*** Opening of Provided entries ***

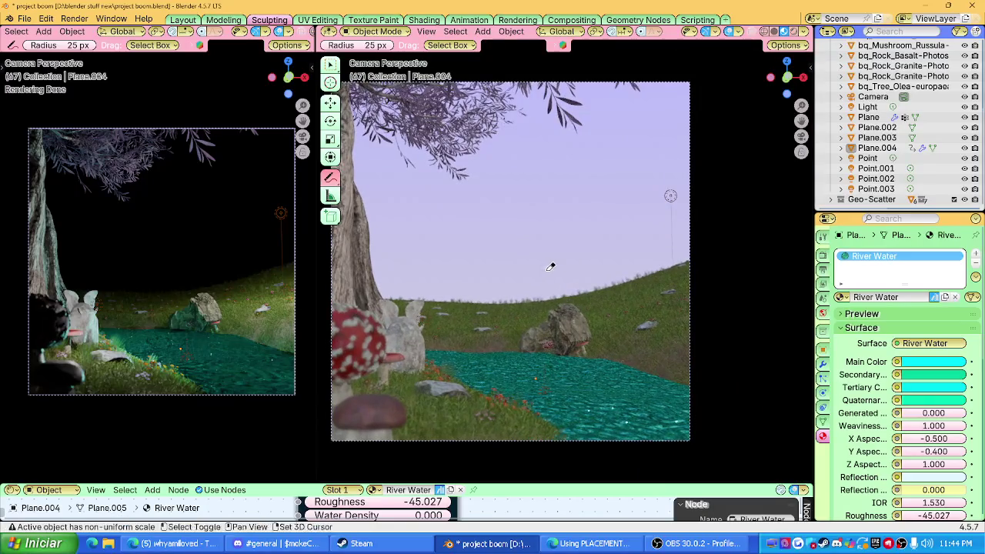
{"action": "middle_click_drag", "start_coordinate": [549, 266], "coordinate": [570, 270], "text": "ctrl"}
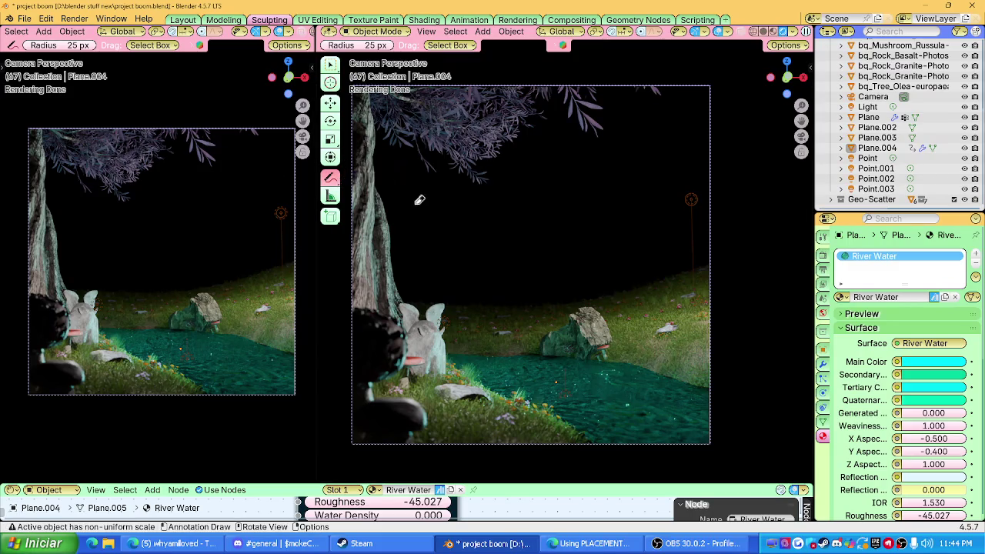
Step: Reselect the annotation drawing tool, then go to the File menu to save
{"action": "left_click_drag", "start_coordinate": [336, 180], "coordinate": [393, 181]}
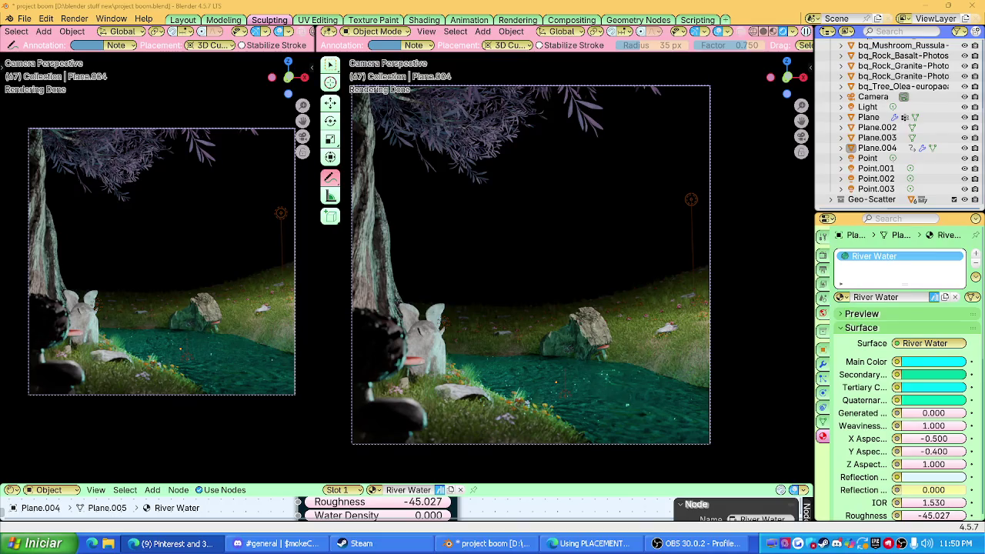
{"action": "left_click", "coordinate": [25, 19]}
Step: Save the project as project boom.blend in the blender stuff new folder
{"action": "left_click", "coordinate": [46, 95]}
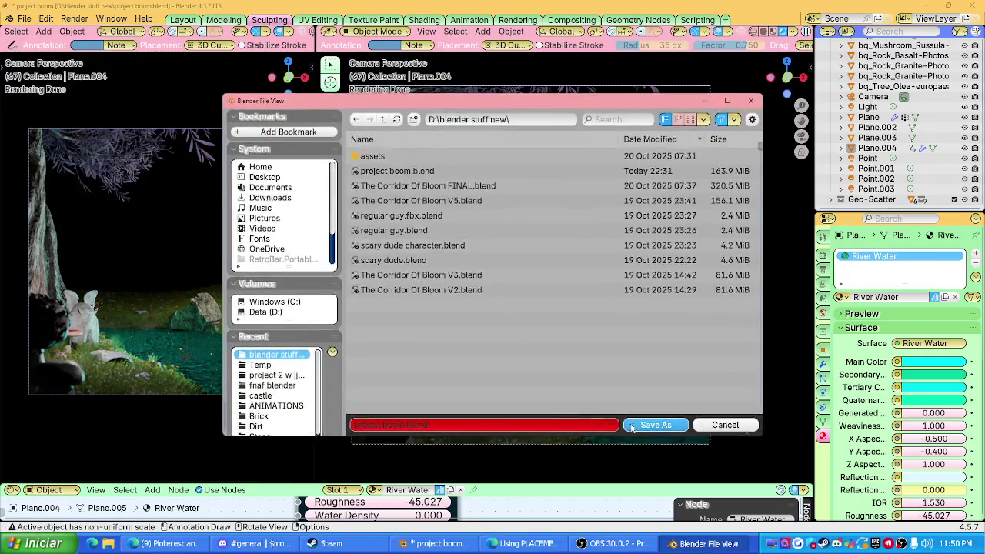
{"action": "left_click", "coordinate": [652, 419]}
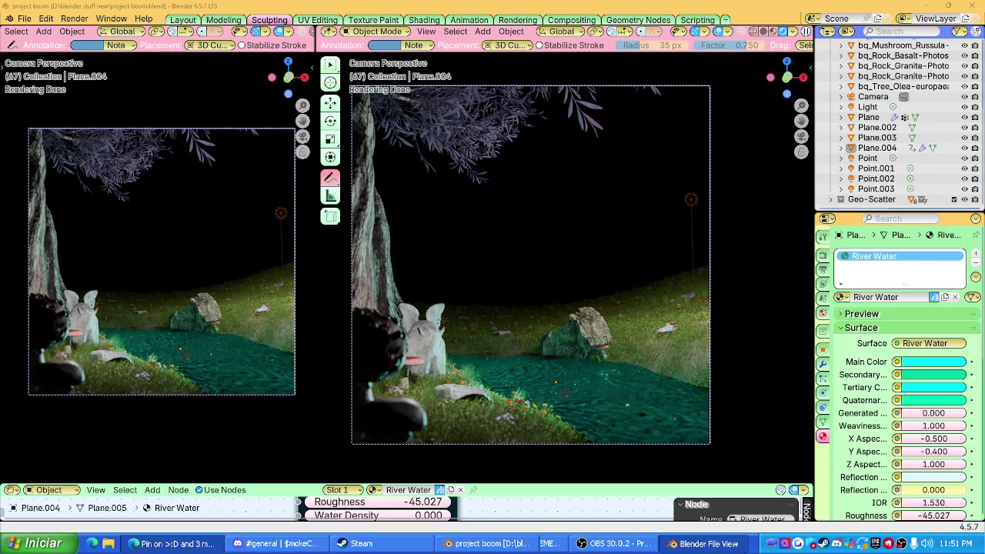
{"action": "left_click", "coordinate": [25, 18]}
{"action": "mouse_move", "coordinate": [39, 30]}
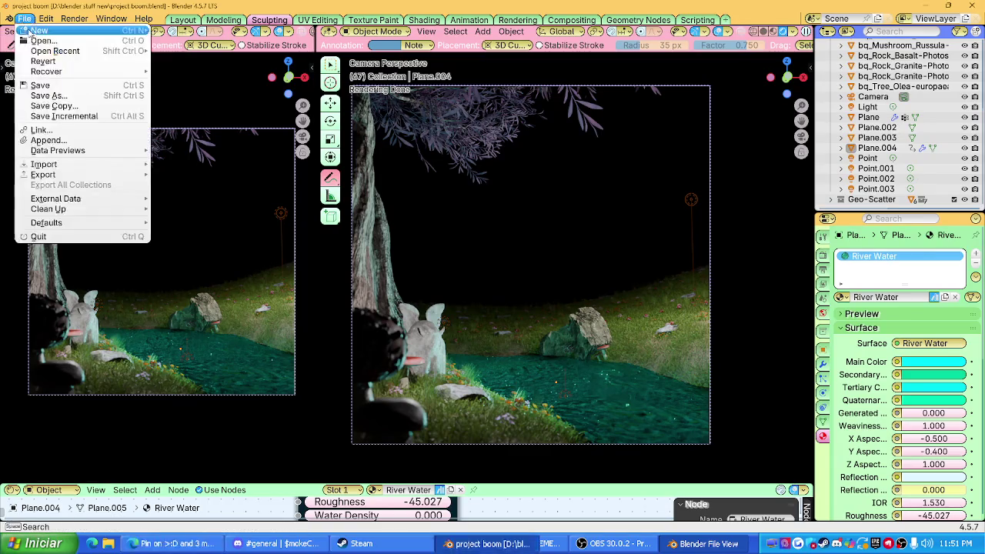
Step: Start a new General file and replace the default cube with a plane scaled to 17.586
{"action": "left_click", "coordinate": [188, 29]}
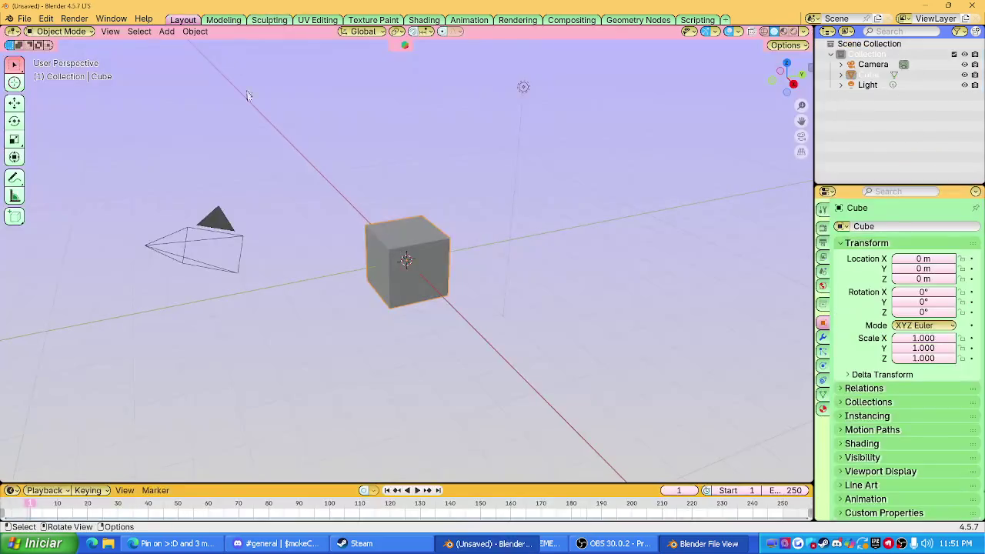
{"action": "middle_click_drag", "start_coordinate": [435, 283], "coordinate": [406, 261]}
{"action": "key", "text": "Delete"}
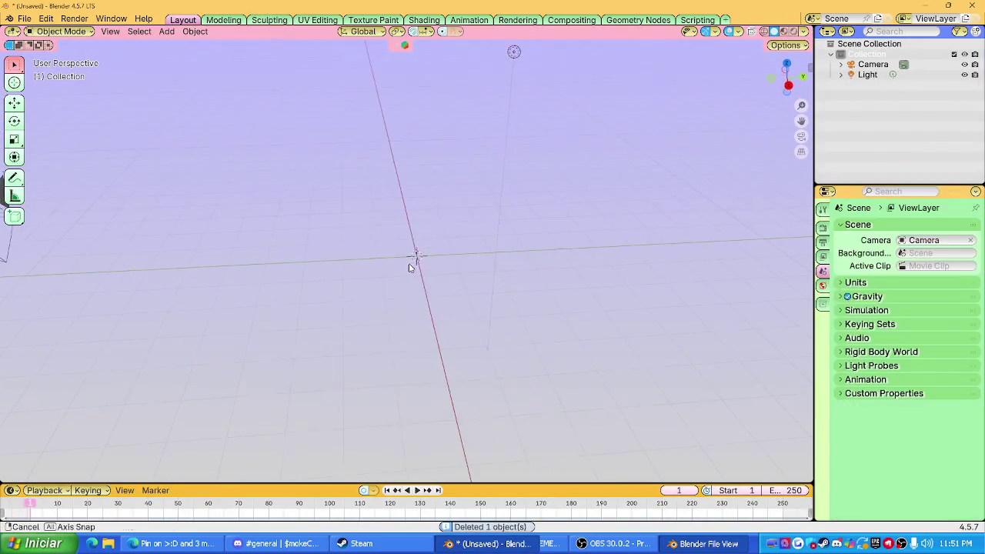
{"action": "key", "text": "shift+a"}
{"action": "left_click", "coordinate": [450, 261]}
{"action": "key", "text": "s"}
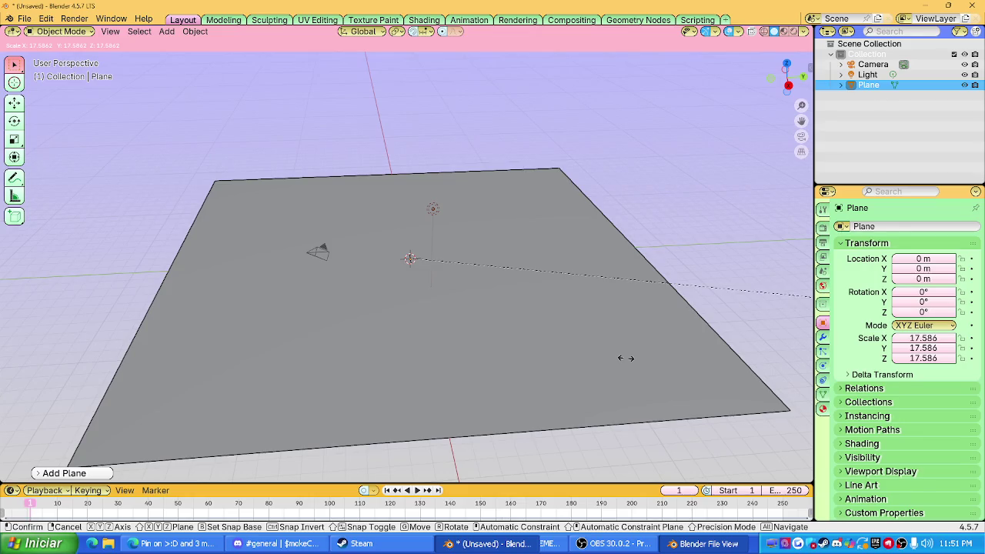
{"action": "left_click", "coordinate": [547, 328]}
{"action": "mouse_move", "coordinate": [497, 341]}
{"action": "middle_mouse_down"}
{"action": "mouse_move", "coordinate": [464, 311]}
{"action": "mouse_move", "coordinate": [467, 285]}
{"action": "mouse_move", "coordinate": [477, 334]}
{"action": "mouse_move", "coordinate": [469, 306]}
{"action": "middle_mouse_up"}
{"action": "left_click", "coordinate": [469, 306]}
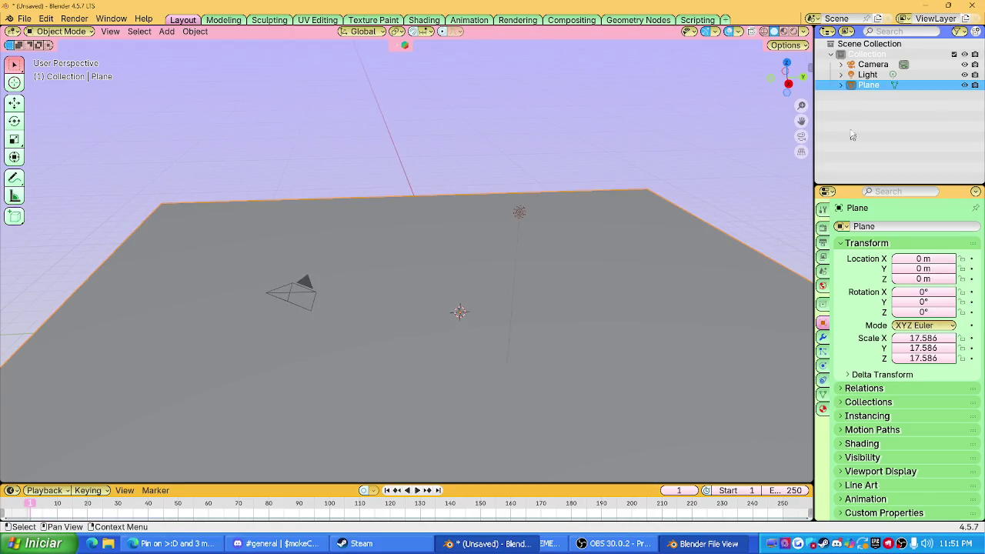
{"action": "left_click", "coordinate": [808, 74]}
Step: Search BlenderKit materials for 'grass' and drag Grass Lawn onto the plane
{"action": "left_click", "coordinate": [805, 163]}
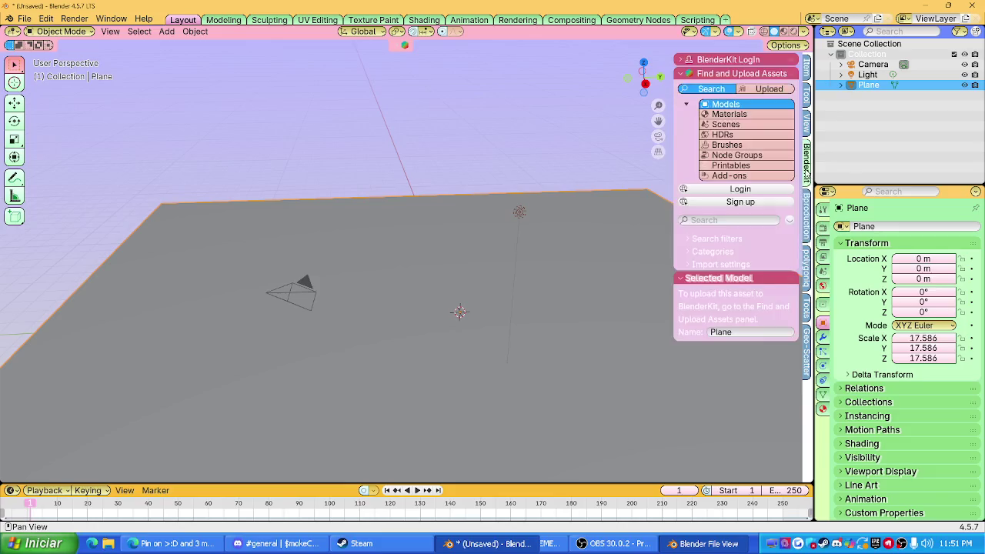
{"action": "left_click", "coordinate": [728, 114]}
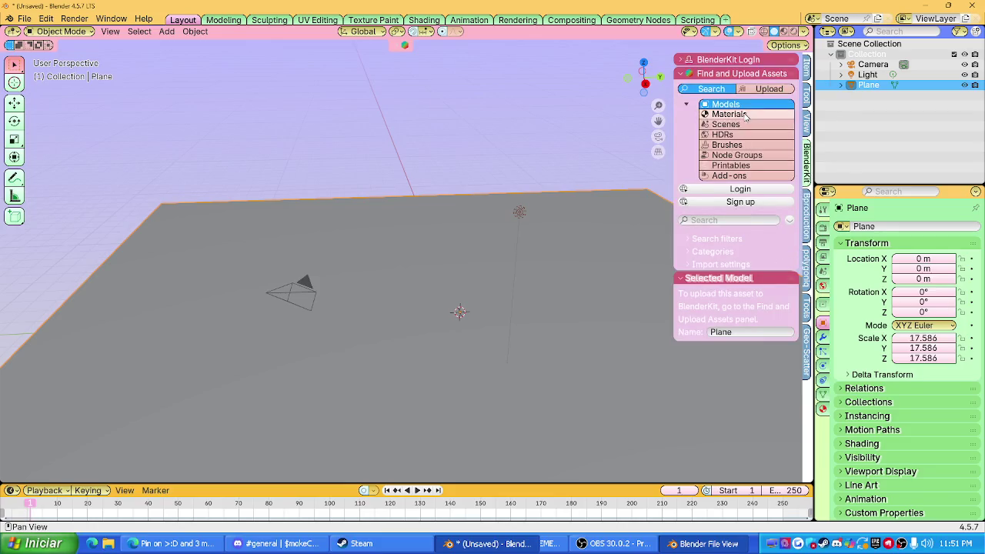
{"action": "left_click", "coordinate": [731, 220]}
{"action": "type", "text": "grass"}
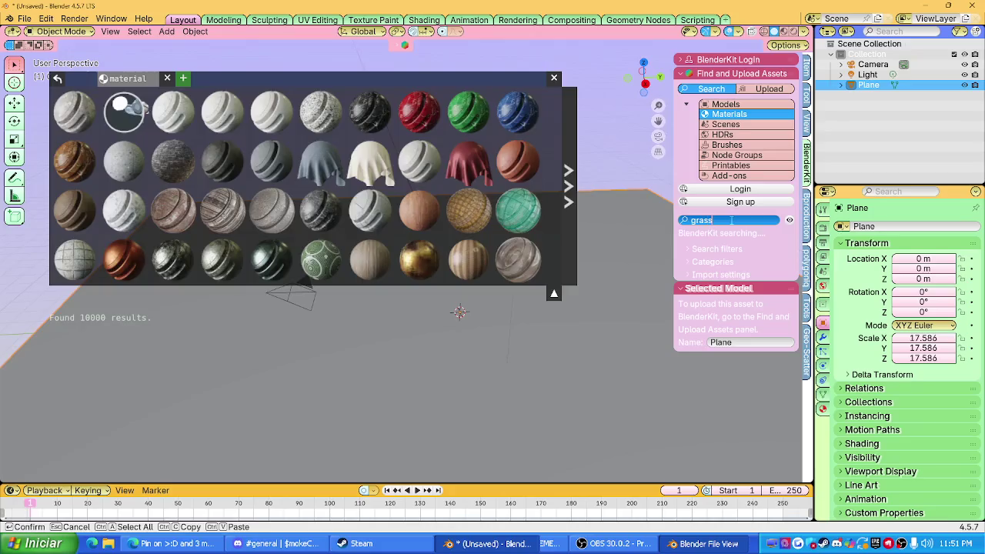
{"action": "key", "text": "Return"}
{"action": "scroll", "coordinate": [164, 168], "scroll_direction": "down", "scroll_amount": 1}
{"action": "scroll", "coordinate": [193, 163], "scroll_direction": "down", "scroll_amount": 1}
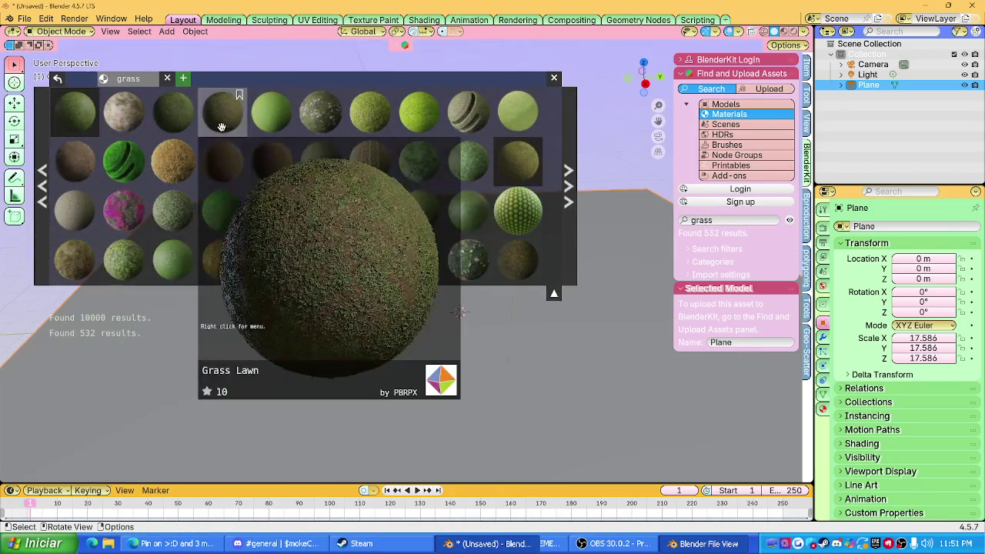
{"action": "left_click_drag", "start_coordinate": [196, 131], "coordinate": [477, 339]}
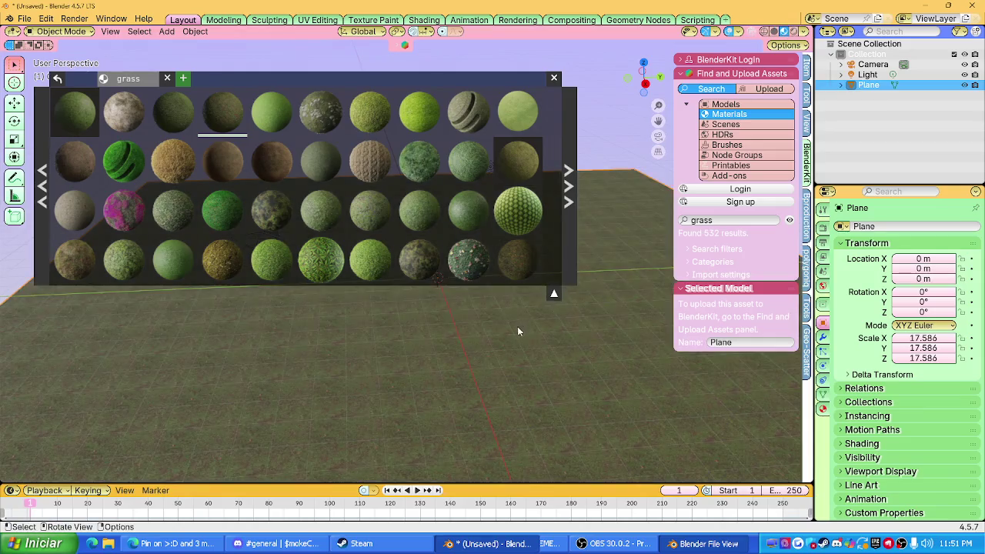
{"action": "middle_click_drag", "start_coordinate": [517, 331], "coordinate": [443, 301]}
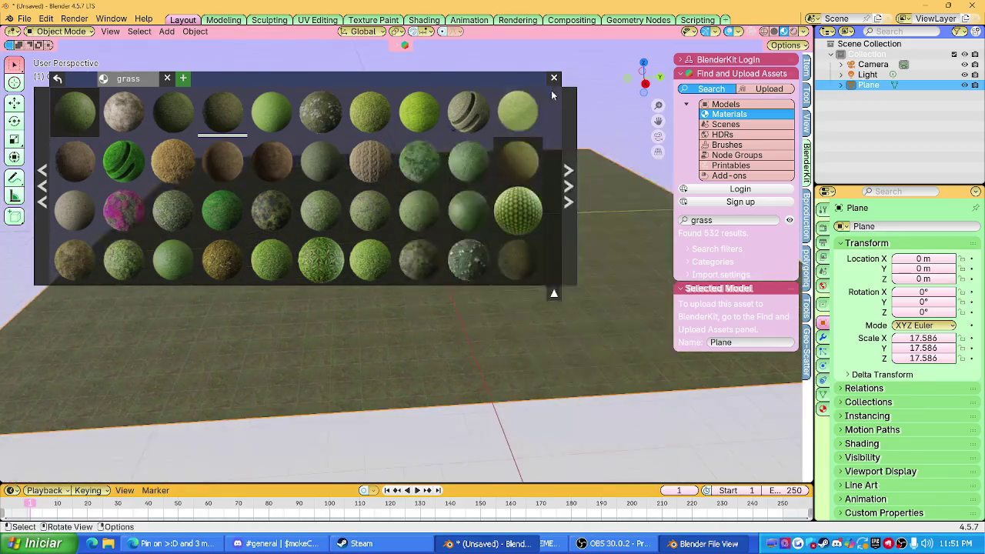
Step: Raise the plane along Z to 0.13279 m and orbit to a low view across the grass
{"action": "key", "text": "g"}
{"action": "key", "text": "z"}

*** Close of Provided entries ***

Directions for this task: With the pictures removed, please retype each record exactly.

Exercise result:
{"action": "middle_click_drag", "start_coordinate": [549, 266], "coordinate": [570, 270], "text": "ctrl"}
Step: Reselect the annotation drawing tool, then go to the File menu to save
{"action": "left_click_drag", "start_coordinate": [336, 180], "coordinate": [393, 181]}
{"action": "left_click", "coordinate": [25, 19]}
Step: Save the project as project boom.blend in the blender stuff new folder
{"action": "left_click", "coordinate": [46, 95]}
{"action": "left_click", "coordinate": [652, 419]}
{"action": "left_click", "coordinate": [25, 18]}
{"action": "mouse_move", "coordinate": [39, 30]}
Step: Start a new General file and replace the default cube with a plane scaled to 17.586
{"action": "left_click", "coordinate": [188, 29]}
{"action": "middle_click_drag", "start_coordinate": [435, 283], "coordinate": [406, 261]}
{"action": "key", "text": "Delete"}
{"action": "key", "text": "shift+a"}
{"action": "left_click", "coordinate": [450, 261]}
{"action": "key", "text": "s"}
{"action": "left_click", "coordinate": [547, 328]}
{"action": "mouse_move", "coordinate": [497, 341]}
{"action": "middle_mouse_down"}
{"action": "mouse_move", "coordinate": [464, 311]}
{"action": "mouse_move", "coordinate": [467, 285]}
{"action": "mouse_move", "coordinate": [477, 334]}
{"action": "mouse_move", "coordinate": [469, 306]}
{"action": "middle_mouse_up"}
{"action": "left_click", "coordinate": [469, 306]}
{"action": "left_click", "coordinate": [808, 74]}
Step: Search BlenderKit materials for 'grass' and drag Grass Lawn onto the plane
{"action": "left_click", "coordinate": [805, 163]}
{"action": "left_click", "coordinate": [728, 114]}
{"action": "left_click", "coordinate": [731, 220]}
{"action": "type", "text": "grass"}
{"action": "key", "text": "Return"}
{"action": "scroll", "coordinate": [164, 168], "scroll_direction": "down", "scroll_amount": 1}
{"action": "scroll", "coordinate": [193, 163], "scroll_direction": "down", "scroll_amount": 1}
{"action": "left_click_drag", "start_coordinate": [196, 131], "coordinate": [477, 339]}
{"action": "middle_click_drag", "start_coordinate": [517, 331], "coordinate": [443, 301]}
Step: Raise the plane along Z to 0.13279 m and orbit to a low view across the grass
{"action": "key", "text": "g"}
{"action": "key", "text": "z"}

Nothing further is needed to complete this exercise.